Benoit Frydman : « L’état de droit est un combat »

Interview de Monsieur le professeur Benoit Frydman, philosophe du droit, Centre Perelman de philosophie du droit (ULB).


Monsieur le professeur, pour quelles raisons avez-vous décidé de rejoindre et soutenir l’observatoire de l’état de droit créé par AVOCATS.BE ? 

L’état de droit est menacé aujourd’hui dans notre pays comme ailleurs. Il faut le défendre car le droit est fragile tant devant la force que devant les faiblesses humaines.

Depuis les révolutions libérales de la fin du 18 e siècle et pour nous de 1830, qui ont instauré des régimes constitutionnels limitant les pouvoirs des autorités constituées et garantissant les droits et libertés des citoyens, les avocats ont joué un rôle de premier plan dans la défense de l’état de droit lorsqu’il est attaqué. D’une part, ils saisissent les cours et tribunaux des atteintes commises par les pouvoirs publics contre les droits des citoyens et poursuivent les abus de pouvoirs dont les autorités se rendent coupables ; d’autre part, ils donnent l’alerte en dénonçant au public les pratiques illégales et les abus d’autorité.

Les avocats remplissent ainsi une fonction indispensable d’intérêt général de gardiens de l’état de droit et de la démocratie et nous devons les soutenir dans le rôle d’observateurs mais aussi d’acteurs dans la défense de nos libertés.

En tant que philosophe du droit, quelle portée donnez-vous à l’état de droit ? 

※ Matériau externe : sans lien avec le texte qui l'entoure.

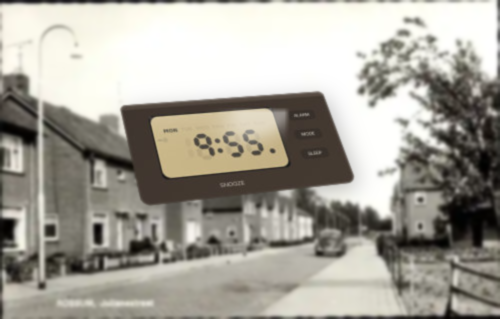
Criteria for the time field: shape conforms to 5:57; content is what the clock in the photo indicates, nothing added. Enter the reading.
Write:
9:55
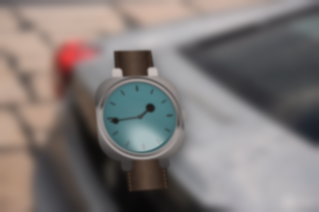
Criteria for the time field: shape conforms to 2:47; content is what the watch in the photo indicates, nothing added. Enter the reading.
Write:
1:44
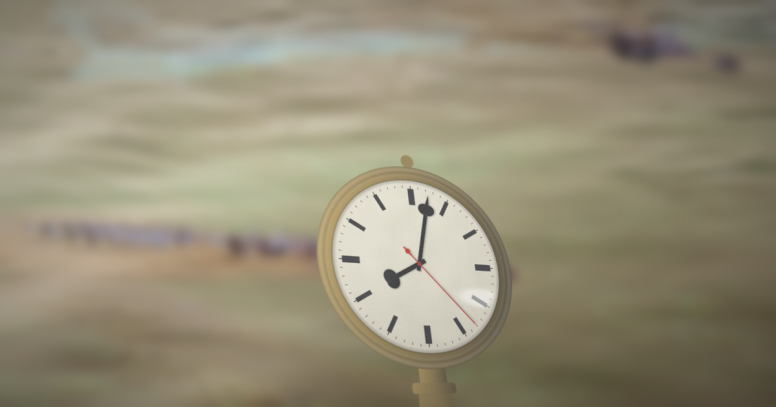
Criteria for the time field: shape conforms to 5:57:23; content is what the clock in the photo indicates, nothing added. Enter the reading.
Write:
8:02:23
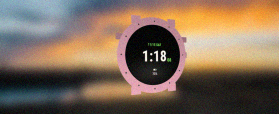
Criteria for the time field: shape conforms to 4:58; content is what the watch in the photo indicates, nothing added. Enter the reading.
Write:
1:18
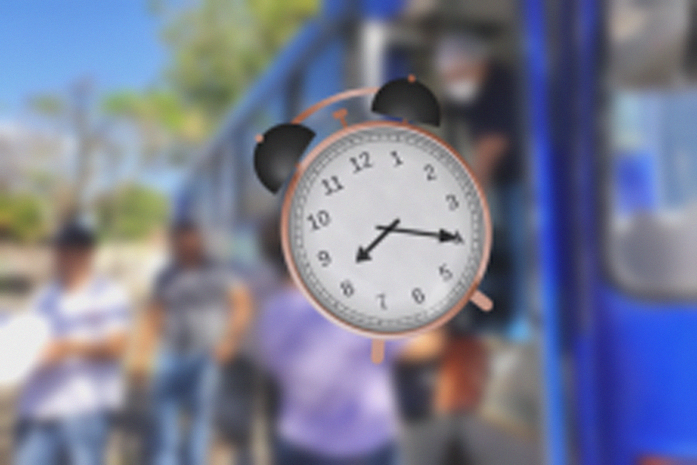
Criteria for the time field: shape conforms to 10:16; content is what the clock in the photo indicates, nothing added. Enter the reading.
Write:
8:20
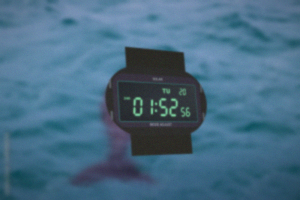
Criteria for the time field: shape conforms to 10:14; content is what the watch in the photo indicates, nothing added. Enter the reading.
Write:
1:52
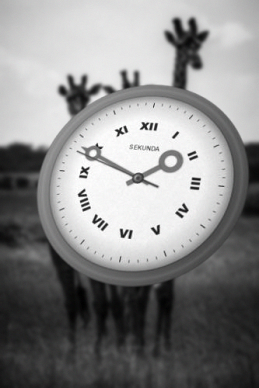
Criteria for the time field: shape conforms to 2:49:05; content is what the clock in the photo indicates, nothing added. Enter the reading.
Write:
1:48:48
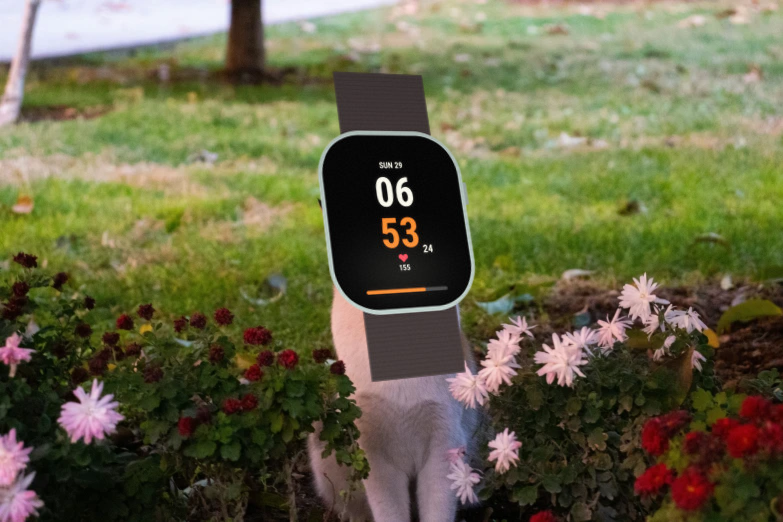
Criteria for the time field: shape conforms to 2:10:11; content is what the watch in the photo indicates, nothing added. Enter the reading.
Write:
6:53:24
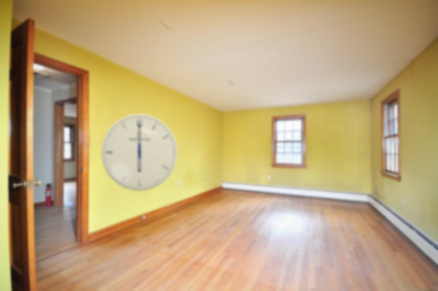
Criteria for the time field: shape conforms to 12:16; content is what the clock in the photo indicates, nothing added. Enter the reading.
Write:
6:00
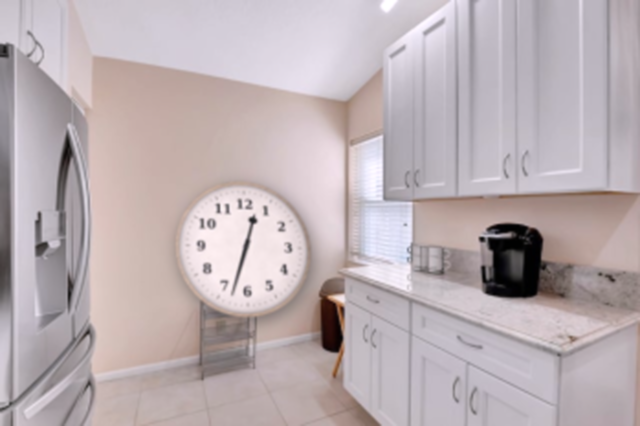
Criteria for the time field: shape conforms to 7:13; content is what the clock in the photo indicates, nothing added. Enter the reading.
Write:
12:33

L’état de droit désigne un Etat qui se soumet, ainsi que l’ensemble des pouvoirs publics, aux règles de droit et à leurs contraintes. L’Etat doit respecter les règles qu’il a lui-même établies ainsi que les règles supérieures européennes et internationales. Il doit en outre se soumettre aux injonctions et condamnations des cours et tribunaux.

L’état de droit ne s’oppose pas seulement à l’état de police mais à toute prétention des autorités ou de l’une d’entre elles à la souveraineté, c’est-à-dire à la toute-puissance. Dans l’état de droit, le droit seul est souverain et tout qui se prétend souverain s’insurge contre le droit et le nie, comme l’écrivait le grand internationaliste français Georges Scelle, il y a près d’un siècle. Le Président Trump, qui prétend s’emparer du pouvoir fiscal du Congrès, des pouvoirs de police des états fédérés et conteste la légitimité de la Cour suprême à le sanctionner, constitue l’exemple type de cette hybris de la souveraineté. Certains y voient un coup d’état larvé. C’est en tout cas un mauvais coup porté à l’état de droit états-unien qui tente aujourd’hui avec peine de s’en défendre.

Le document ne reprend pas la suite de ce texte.